1. Field of Invention
The present invention relates to a method to form a functional porous layer, a functional material being supported such that the content of the functional material varies in the depth direction of the porous layer, to a method to manufacture a fuel cell applying the above method to form a reaction layer, and to an electronic device and an automobile having the fuel cell manufactured by the method as a power supply.
2. Description of Related Art
A fuel cell including an electrolyte membrane, an electrode (anode) disposed adjacent to one face of the electrolyte membrane, and an electrode (cathode) disposed adjacent to the other face of the electrolyte membrane is well known in the related art. For example, in a solid polymer electrolyte fuel cell, which includes an electrolyte membrane composed of a solid polymer electrolyte membrane, the following reactions are performed. On the anode side of the fuel cell, hydrogen gas splits into hydrogen ions and electrons, the electrons are conducted to the cathode side, and the hydrogen ions are moved in the electrolyte membrane to the cathode side. On the cathode side of the fuel cell, oxygen gas, the hydrogen ions, and the electrons are allowed to react to form water molecules.
In this solid electrolyte fuel cell, each of the electrodes generally includes a reaction layer composed of metal microparticles, which are a reaction catalyst of reactive gases, a gas diffusion layer composed of carbon microparticles disposed adjacent to the reaction layer toward a substrate, and a current-collecting layer composed of a conductive material disposed between the gas diffusion layer and the substrate. On one substrate (first substrate), hydrogen gas passes through gaps between the carbon microparticles of the gas diffusion layer and is uniformly diffused. The hydrogen gas is then allowed to react at the reaction layer to form electrons and hydrogen ions. The electrons are collected in the current-collecting layer and are conducted to a current-collecting layer on the other substrate (second substrate). The hydrogen ions are moved to a reaction layer on the second substrate through a solid polymer electrolyte membrane, and then allowed to react with electrons that are conducted from the current-collecting layer, and oxygen gas to form water molecules.
According to this fuel cell, for example, the following methods to form the reaction layer are known in the related art. (a) A paste to form a catalyst layer of an electrode prepared by mixing a catalyst supported on carbon, a solution of polymer electrolyte and an organic solvent is applied on a substrate (polytetrafluoroethylene sheet) and the substrate is dried. The dried paste on the substrate is bonded by pressing on an electrolyte membrane with heating. The substrate is then stripped off, thereby transferring the catalyst layer (reaction layer) to the electrolyte membrane Japanese Unexamined Patent Application Publication No. 08-88008. (b) A solution of electrolyte containing a solid catalyst supported on carbon particles is sprayed on a carbon layer, which is used as an electrode and the solvent in the solution is volatilized, thereby forming the reaction layer Japanese Unexamined Patent Application Publication No. 2002-298860.

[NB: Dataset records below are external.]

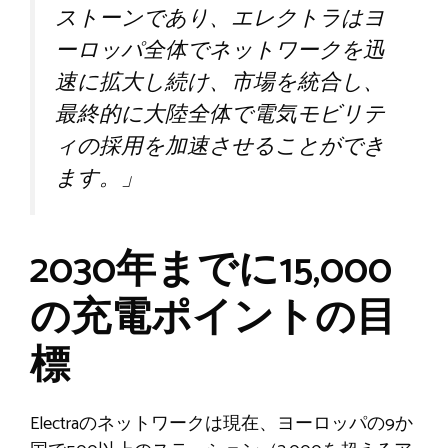
ストーンであり、エレクトラはヨ
ーロッパ全体でネットワークを迅
速に拡大し続け、市場を統合し、
最終的に大陸全体で電気モビリテ
ィの採用を加速させることができ
ます。」
2030年までに15,000
の充電ポイントの目
標
Electraのネットワークは現在、ヨーロッパの9か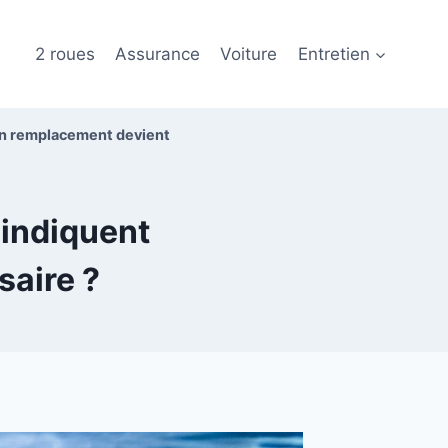
2 roues
Assurance
Voiture
Entretien
’un remplacement devient
 indiquent
saire ?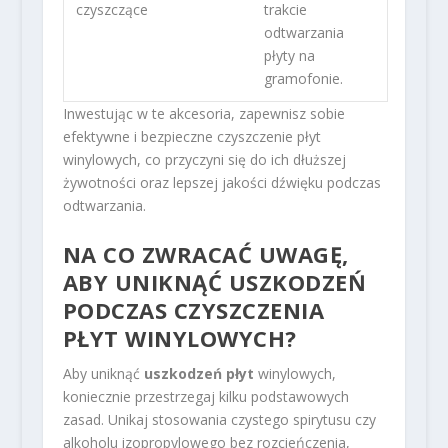
czyszczące
trakcie
odtwarzania
płyty na
gramofonie.
Inwestując w te akcesoria, zapewnisz sobie
efektywne i bezpieczne czyszczenie płyt
winylowych, co przyczyni się do ich dłuższej
żywotności oraz lepszej jakości dźwięku podczas
odtwarzania.
NA CO ZWRACAĆ UWAGĘ,
ABY UNIKNĄĆ USZKODZEŃ
PODCZAS CZYSZCZENIA
PŁYT WINYLOWYCH?
Aby uniknąć
uszkodzeń płyt
winylowych,
koniecznie przestrzegaj kilku podstawowych
zasad. Unikaj stosowania czystego spirytusu czy
alkoholu izopropylowego bez rozcieńczenia,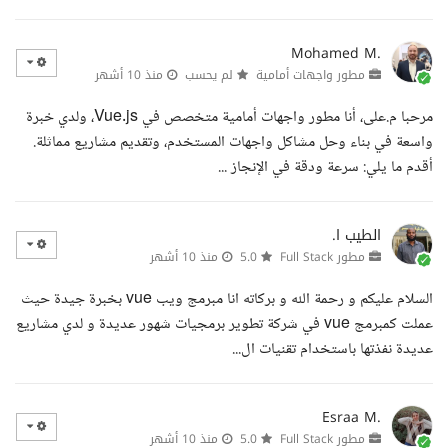
Mohamed M.
مطور واجهات أمامية
لم يحسب
منذ 10 أشهر
مرحبا م.على، أنا مطور واجهات أمامية متخصص في Vue.js، ولدي خبرة
واسعة في بناء وحل مشاكل واجهات المستخدم، وتقديم مشاريع مماثلة.
أقدم ما يلي: سرعة ودقة في الإنجاز ...
الطيب ا.
مطور Full Stack
5.0
منذ 10 أشهر
السلام عليكم و رحمة الله و بركاته انا مبرمج ويب vue بخبرة جيدة حيث
عملت كمبرمج vue في شركة تطوير برمجيات شهور عديدة و لدي مشاريع
عديدة نفذتها باستخدام تقنيات ال...
Esraa M.
مطور Full Stack
5.0
منذ 10 أشهر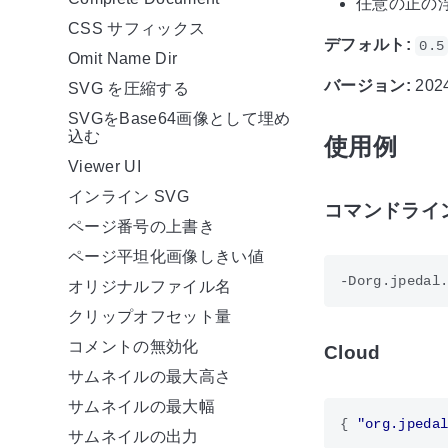
任意の正の
CSS サフィックス
デフォルト:
0.5
Omit Name Dir
バージョン:
2024
SVG を圧縮する
SVGをBase64画像として埋め
込む
使用例
Viewer UI
インライン SVG
コマンドライ
ページ番号の上書き
ページ平坦化画像しきい値
オリジナルファイル名
クリップオフセット量
コメントの無効化
Cloud
サムネイルの最大高さ
サムネイルの最大幅
{
"org.jpeda
サムネイルの出力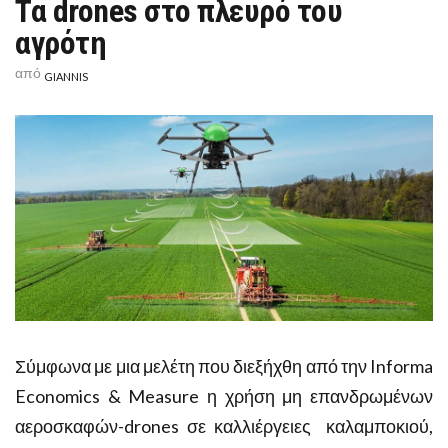
Τα drones στο πλευρό του
ΤΑ
DRONES
αγρότη
ΣΤΟ
ΠΛΕΥΡΌ
ΤΟΥ
από
GIANNIS
ΑΓΡΌΤΗ
Σύμφωνα με μια μελέτη που διεξήχθη από την Informa
Economics & Measure η χρήση μη επανδρωμένων
αεροσκαφών-drones σε καλλιέργειες
καλαμποκιού,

However, these methods include many steps and are complicated. Furthermore, applying the catalyst uniformly and applying a predetermined amount of the catalyst to a predetermined position accurately are difficult to achieve. Unfortunately, the above methods decrease a characteristic, i.e. power density of the fuel cell and increase the production cost because of the increasing use of an expensive catalyst, such as platinum.